Pour pallier cette problématique, la députée LREM Fiona Lazaar a déposé le 15 juin dernier une proposition de loi visant à mieux encadrer l’allaitement. Parmi ses idées, on retrouve la promotion de l’allaitement maternel via des campagnes d’information, une meilleure protection des femmes lors de leur congé maternité, mais aussi la question de l’allaitement dans l’espace public, notamment via la création d’une délit d’entrave, puni par une amende de 1 500€.

Un projet qui ne convainc pas totalement Claude Didierjean Jouveau : « J’ai toujours dit qu’il n’y avait aucune raison de créer une loi pour autoriser l’allaitement en public, car il est difficile d’autoriser quelque chose qui n’est pas interdit. En revanche, créer un délit d’entrave, pourquoi pas. De plus, les agressions publiques sont rares, c’est généralement dans le cercle privé que les mères reçoivent des remarques », explique-t-elle. Pourtant, selon une étude de la marque de puériculture Lansinoh, menée en 2015, 41% des femmes trouvent « embarrassant » d’allaiter leur enfant en public.

99% des nourrissons Finlandais allaités à la naissance

Associé à de l’exhibitionnisme par ses détracteurs, l’allaitement en public place la femme dans une position à mi-chemin entre la mère et l’objet de désir.
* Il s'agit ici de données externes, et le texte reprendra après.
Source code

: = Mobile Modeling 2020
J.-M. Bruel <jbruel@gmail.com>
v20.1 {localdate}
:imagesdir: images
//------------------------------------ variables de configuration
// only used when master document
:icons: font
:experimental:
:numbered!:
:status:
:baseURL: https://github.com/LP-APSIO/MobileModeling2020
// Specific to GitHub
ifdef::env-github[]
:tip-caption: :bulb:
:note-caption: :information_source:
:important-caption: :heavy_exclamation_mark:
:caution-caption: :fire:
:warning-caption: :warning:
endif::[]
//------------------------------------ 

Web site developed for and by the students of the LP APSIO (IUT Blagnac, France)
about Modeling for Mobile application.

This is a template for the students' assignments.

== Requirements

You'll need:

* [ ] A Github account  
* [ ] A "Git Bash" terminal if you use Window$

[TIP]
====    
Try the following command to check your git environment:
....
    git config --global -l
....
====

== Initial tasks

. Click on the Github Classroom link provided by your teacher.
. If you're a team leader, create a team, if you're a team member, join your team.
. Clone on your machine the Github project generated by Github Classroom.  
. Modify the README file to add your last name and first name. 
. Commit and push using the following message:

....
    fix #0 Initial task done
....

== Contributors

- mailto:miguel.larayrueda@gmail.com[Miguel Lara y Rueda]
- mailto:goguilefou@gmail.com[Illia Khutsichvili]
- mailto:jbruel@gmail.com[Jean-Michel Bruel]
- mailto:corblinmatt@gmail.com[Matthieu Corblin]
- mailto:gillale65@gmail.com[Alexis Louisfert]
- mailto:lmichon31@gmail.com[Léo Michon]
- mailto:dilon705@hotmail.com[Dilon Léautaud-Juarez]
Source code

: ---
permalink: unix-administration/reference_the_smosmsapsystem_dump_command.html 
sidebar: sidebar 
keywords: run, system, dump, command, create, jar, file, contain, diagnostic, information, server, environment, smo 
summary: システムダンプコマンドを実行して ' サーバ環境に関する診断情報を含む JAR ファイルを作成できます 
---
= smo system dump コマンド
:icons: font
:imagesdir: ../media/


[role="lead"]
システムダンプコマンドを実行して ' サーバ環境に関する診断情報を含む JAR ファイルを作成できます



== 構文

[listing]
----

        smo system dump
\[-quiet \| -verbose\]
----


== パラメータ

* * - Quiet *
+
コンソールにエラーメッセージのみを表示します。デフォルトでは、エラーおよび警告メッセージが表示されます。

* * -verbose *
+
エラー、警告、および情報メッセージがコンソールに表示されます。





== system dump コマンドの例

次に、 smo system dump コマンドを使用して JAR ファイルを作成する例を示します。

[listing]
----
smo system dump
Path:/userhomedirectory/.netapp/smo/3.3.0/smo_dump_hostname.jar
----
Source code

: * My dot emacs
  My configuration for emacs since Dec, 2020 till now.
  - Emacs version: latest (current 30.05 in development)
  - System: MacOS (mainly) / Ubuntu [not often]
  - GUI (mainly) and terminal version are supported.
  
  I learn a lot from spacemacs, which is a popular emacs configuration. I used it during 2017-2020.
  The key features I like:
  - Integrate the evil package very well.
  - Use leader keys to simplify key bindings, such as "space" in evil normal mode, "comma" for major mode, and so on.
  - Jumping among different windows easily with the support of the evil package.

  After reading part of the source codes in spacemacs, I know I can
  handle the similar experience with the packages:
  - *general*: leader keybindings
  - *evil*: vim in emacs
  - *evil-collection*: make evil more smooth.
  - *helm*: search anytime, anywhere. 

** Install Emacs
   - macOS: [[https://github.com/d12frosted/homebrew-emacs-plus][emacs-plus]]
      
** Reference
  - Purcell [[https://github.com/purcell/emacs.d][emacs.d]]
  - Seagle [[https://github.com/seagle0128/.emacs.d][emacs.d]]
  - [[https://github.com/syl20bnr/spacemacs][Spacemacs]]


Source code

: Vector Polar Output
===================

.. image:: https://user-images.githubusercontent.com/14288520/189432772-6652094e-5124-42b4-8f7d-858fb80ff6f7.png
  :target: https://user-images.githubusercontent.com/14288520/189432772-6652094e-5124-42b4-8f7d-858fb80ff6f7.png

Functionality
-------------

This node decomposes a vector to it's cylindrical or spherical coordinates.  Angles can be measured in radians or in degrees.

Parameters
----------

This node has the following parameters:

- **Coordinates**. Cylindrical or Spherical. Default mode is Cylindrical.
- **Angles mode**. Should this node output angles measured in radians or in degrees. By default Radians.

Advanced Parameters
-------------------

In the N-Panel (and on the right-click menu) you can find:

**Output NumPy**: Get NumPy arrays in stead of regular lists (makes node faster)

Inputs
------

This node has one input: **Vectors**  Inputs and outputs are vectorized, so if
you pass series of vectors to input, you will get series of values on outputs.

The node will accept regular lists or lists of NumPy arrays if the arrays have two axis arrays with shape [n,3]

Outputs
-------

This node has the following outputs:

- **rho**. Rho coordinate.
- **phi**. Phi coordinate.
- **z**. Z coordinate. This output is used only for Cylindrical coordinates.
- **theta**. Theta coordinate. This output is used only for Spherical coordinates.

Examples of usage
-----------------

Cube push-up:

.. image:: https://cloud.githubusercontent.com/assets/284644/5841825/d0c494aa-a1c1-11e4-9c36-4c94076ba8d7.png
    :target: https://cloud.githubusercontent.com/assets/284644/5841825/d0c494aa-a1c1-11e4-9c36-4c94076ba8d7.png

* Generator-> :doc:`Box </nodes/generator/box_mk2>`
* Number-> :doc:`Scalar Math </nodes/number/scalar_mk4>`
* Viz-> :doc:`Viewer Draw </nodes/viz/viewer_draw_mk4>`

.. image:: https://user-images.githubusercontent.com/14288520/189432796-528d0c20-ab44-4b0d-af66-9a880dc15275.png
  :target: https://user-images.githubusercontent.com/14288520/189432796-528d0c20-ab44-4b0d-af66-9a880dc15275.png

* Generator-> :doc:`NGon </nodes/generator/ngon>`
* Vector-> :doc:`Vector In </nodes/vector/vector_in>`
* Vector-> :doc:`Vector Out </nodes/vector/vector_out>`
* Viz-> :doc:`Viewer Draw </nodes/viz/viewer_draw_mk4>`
Un rejet culturel, qui n’est pas toujours vrai dans d’autres pays, comme en Scandinavie où nourrir son enfant en public « n’a rien de sexuel, explique l’autrice du blog Surviving in Sweden. Ce n’est pas parce que les Suédoises veulent que le monde entier voient leurs seins. C’est juste qu’elles veulent bien nourrir leur enfant sans être enchaînées à leur maison toute la journée ». La normalisation de l’allaitement en public et le fait de décharger les mères de la dimension charnelle de leur poitrine dans cet instant permet à 80% des mères norvégiennes d’affirmer ne pas être gênée à l’idée de nourrir leur enfant en dehors de leur domicile.

De manière générale, les pays scandinaves font office de bons élèves en matière d’allaitement, avec 99% de mères allaitant à la naissance en Finlande et 60% à six mois, tandis qu’en Suède l’allaitement à six mois atteint même les 72 %. Au-delà de l’acceptation du point de vue culturel, ces pays bénéficient d’une mobilisation gouvernementale forte sur le sujet, notamment via la marginalisation des campagnes publicitaires sur le lait artificiel et la mise en place d’un système avantageux de congés parental.

Mais les pays nordiques ne sont pas les seuls à s’engager de la sorte. En effet, au Brésil, les campagnes publicitaires pour le lait artificiel sont tout bonnement interdites. Mais cette politique ultra favorable à l’allaitement peut aussi être source de problème. En 2015, une campagne d’affichage sur les effets néfastes d’une mauvaise alimentation pour les mères allaitantes avait fait scandale par sa dimension culpabilisante. On y voyait des burgers et des frites épinglés sur la poitrine de femmes en train d’allaiter.

Aussi, toujours à l’échelle mondiale, il existe de nombreuses initiatives pour faciliter la vie des jeunes mères, comme au Japon où il existe des cabines d’allaitement dans plusieurs villes du pays. En Indonésie, une société de coursiers permet aux nourrices de réceptionner le lait que les mères tirent au travail. Plus proche de chez nous, la Belgique a investi ce mois-ci dans un banc d’allaitement, le tout premier dans le monde. Autant de solutions qui permettent aux mères de choisir l’option qui leur convient le mieux pour nourrir leur enfant : allaitement ou lait artificiel.